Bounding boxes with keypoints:
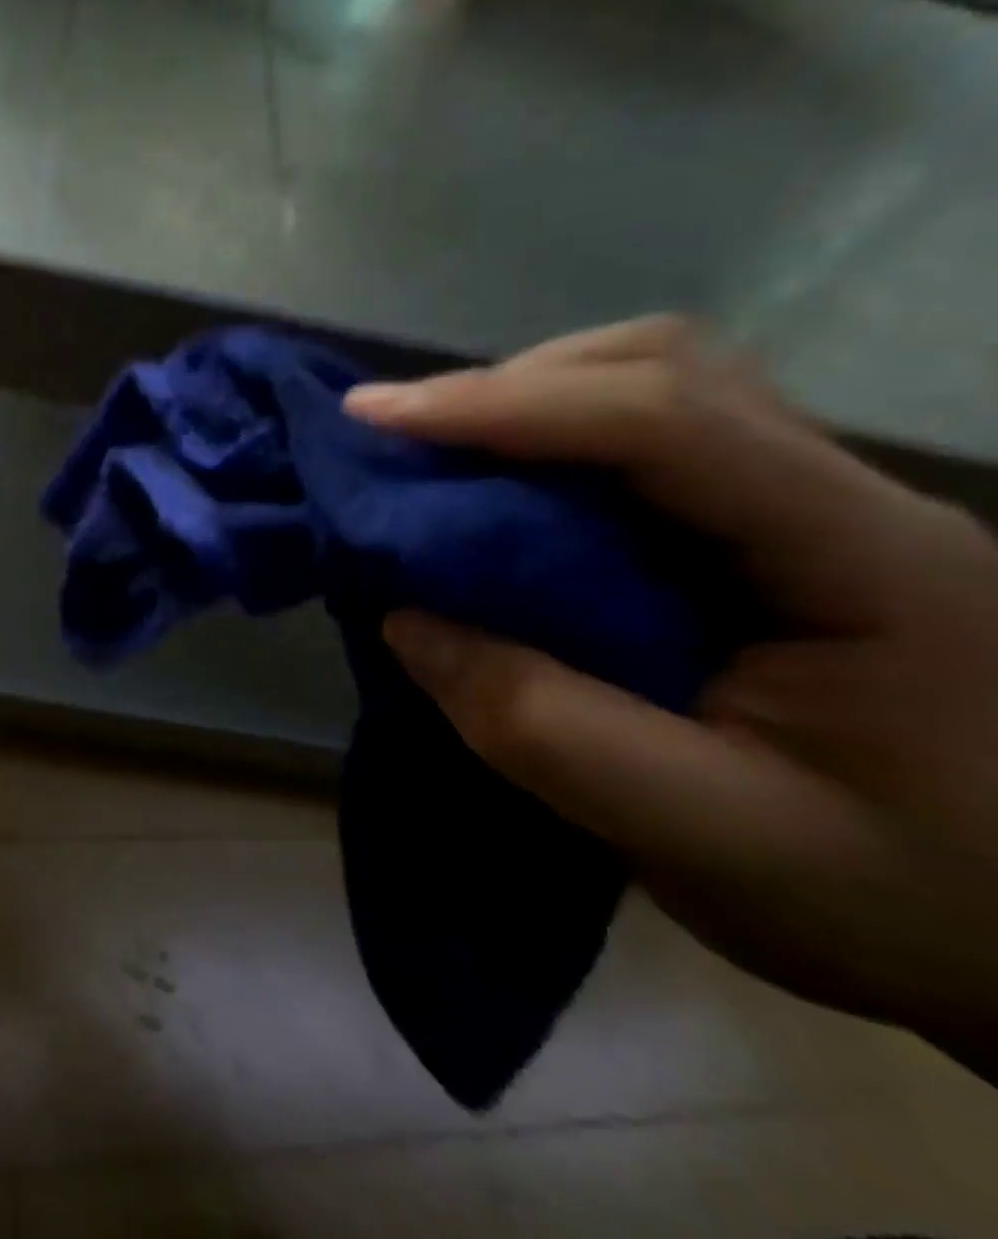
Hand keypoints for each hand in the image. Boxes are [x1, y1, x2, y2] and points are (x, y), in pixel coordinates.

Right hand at [344, 317, 997, 1073]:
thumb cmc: (896, 901)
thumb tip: (404, 616)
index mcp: (860, 556)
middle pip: (663, 369)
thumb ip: (538, 726)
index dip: (504, 404)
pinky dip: (547, 448)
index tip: (375, 419)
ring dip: (526, 407)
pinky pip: (644, 447)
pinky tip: (500, 495)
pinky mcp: (766, 533)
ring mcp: (807, 506)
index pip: (665, 420)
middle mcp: (840, 495)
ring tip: (434, 456)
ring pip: (653, 391)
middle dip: (508, 388)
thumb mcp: (703, 838)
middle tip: (398, 436)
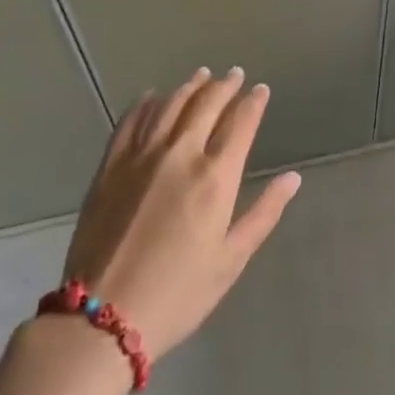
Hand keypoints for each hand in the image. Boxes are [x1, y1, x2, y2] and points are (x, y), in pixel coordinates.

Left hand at [61, 67, 300, 359]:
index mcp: (215, 177)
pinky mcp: (110, 167)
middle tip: (235, 74)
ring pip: (171, 105)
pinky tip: (153, 96)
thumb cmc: (177, 294)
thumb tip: (293, 178)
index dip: (253, 102)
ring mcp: (142, 157)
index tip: (261, 89)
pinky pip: (131, 121)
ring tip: (202, 75)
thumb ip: (263, 214)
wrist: (101, 320)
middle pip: (207, 105)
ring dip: (190, 86)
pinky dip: (146, 103)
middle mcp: (181, 154)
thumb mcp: (230, 261)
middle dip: (225, 86)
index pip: (241, 123)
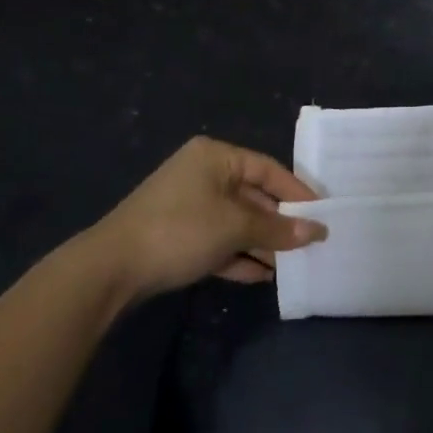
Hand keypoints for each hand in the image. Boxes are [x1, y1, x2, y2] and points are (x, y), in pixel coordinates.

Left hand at [81, 136, 326, 299]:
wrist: (109, 270)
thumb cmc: (180, 231)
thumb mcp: (235, 227)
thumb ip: (278, 228)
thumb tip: (318, 231)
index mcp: (215, 157)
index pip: (268, 170)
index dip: (297, 192)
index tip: (322, 214)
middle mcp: (202, 174)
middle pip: (253, 196)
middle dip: (280, 222)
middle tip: (309, 242)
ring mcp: (187, 205)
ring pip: (236, 221)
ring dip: (262, 242)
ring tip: (291, 264)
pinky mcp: (177, 235)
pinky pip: (218, 240)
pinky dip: (239, 254)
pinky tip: (262, 275)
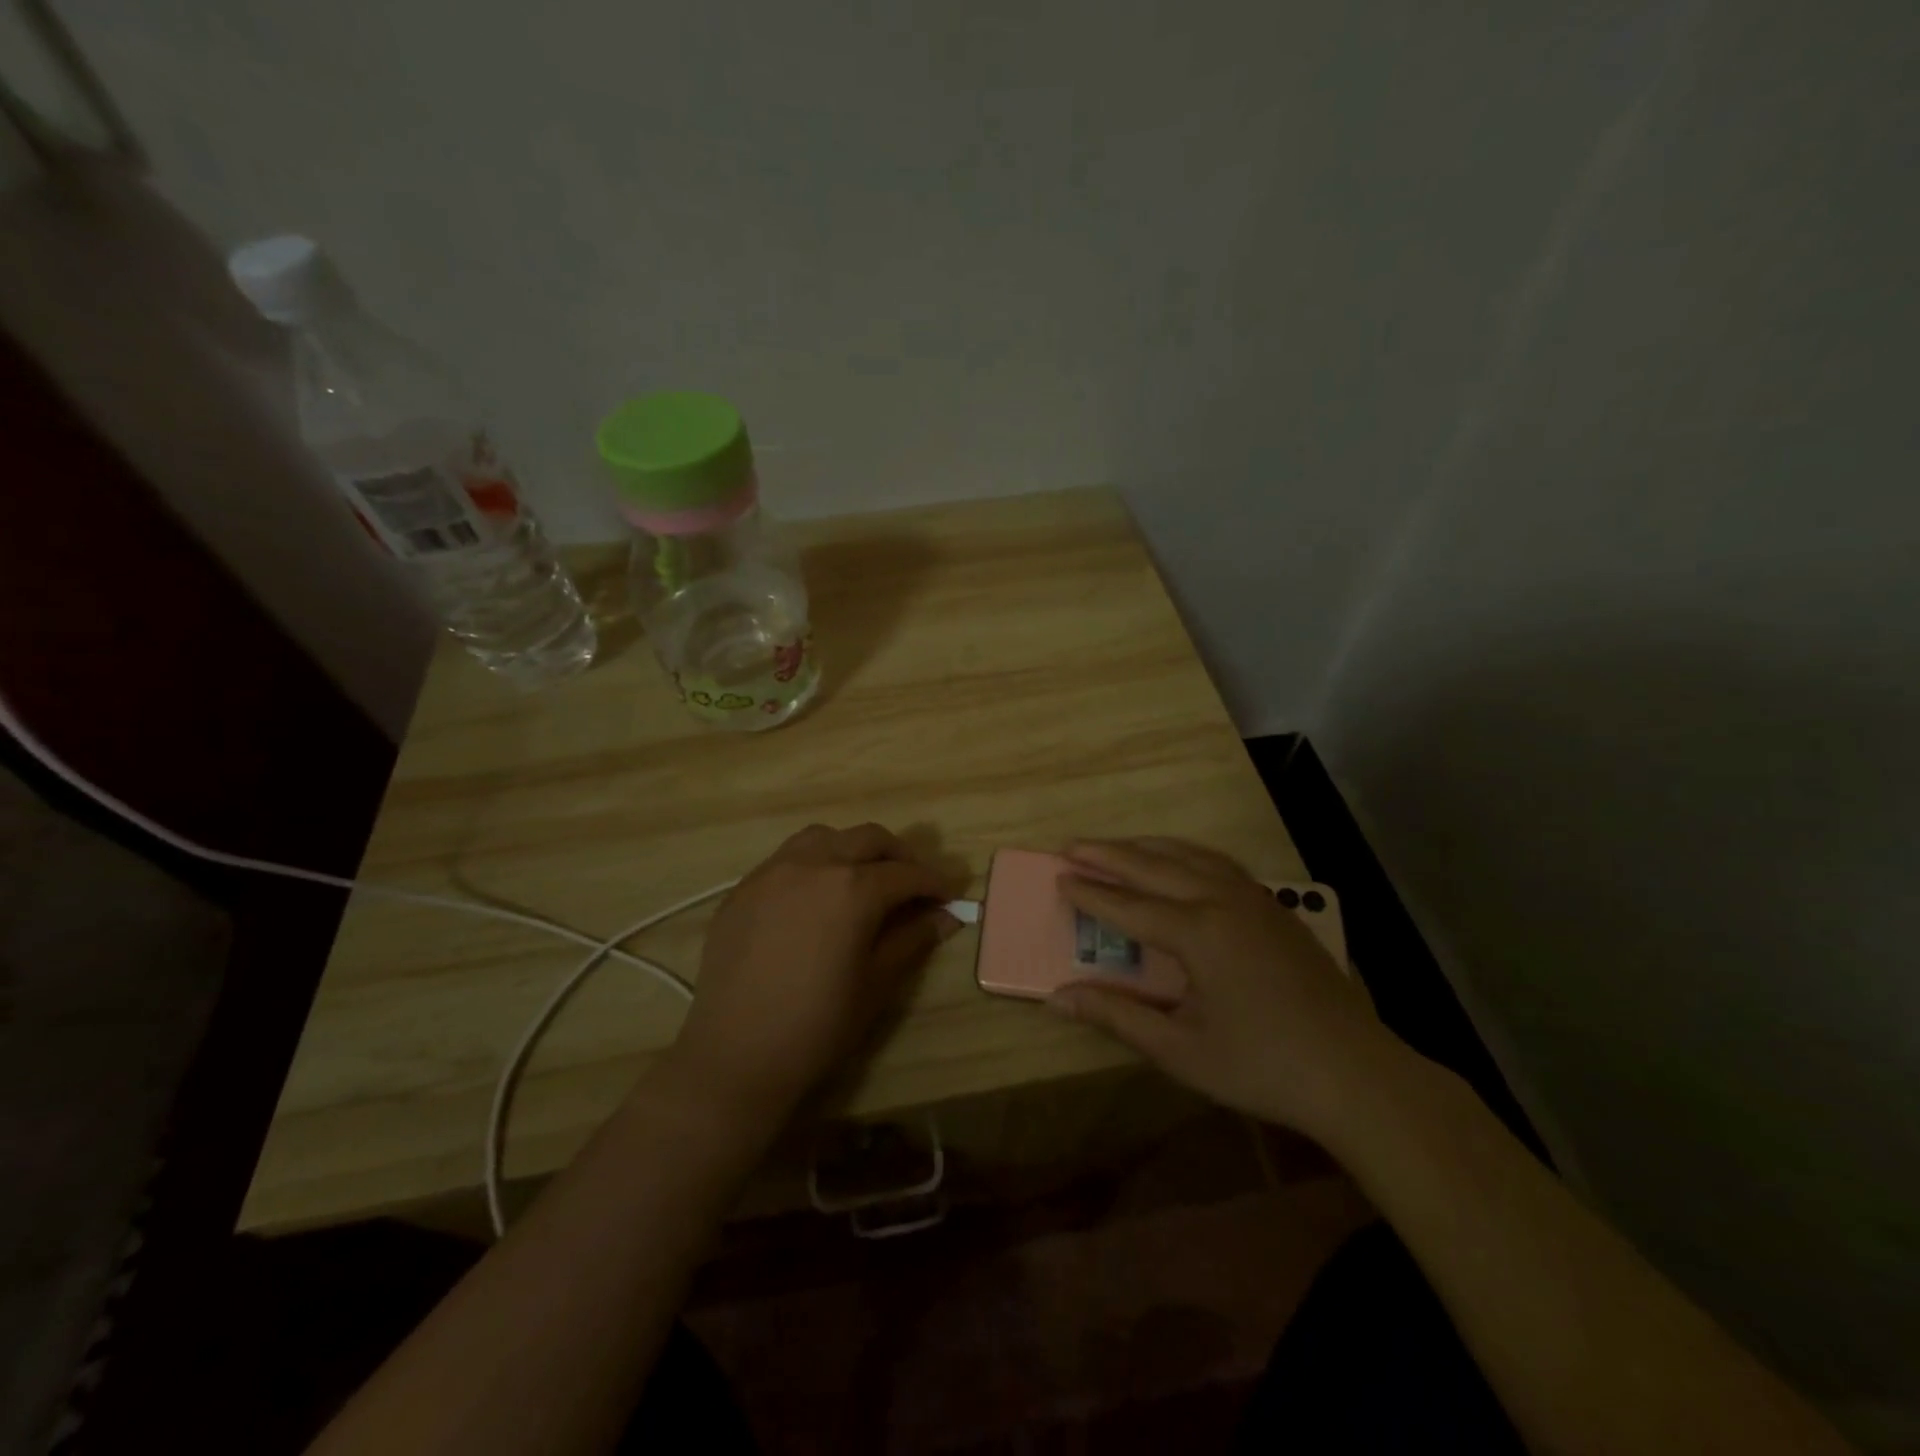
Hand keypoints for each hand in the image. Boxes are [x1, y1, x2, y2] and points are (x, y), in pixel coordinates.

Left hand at [664, 824, 956, 1131]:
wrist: (736, 1055)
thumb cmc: (818, 1025)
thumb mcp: (876, 983)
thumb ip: (912, 939)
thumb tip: (946, 917)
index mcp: (852, 888)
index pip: (906, 873)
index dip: (934, 882)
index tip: (950, 896)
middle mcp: (813, 864)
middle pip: (868, 839)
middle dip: (898, 856)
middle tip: (913, 884)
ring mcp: (772, 871)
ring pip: (824, 837)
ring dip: (852, 849)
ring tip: (863, 879)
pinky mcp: (743, 888)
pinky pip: (786, 858)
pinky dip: (814, 863)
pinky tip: (816, 897)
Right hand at [1047, 838, 1391, 1136]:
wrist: (1356, 1074)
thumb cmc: (1262, 1066)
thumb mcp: (1180, 1050)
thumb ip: (1116, 1016)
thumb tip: (1059, 996)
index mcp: (1198, 933)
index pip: (1129, 906)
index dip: (1090, 893)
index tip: (1058, 878)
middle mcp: (1223, 901)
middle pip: (1154, 866)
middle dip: (1109, 855)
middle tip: (1071, 845)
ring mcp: (1254, 898)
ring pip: (1190, 855)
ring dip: (1147, 847)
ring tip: (1115, 846)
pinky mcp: (1275, 906)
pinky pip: (1219, 863)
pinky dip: (1185, 854)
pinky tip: (1178, 861)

## Directions
All lines from the start of the entries above through the line containing "pinky dip: (547, 448)" are to be given again exactly; the pictures are not.

## Response
Hand keypoints for each hand in the image. Boxes are [x1, y1, x2, y2] and points are (x, y), in pixel coordinates.

Right hand at [344, 317, 997, 1073]:
thumb cmc: (896, 901)
thumb tip: (404, 616)
index mcp: (860, 556)
middle pip: (663, 369)
thumb ip: (538, 726)
index dip: (504, 404)
pinky dip: (547, 448)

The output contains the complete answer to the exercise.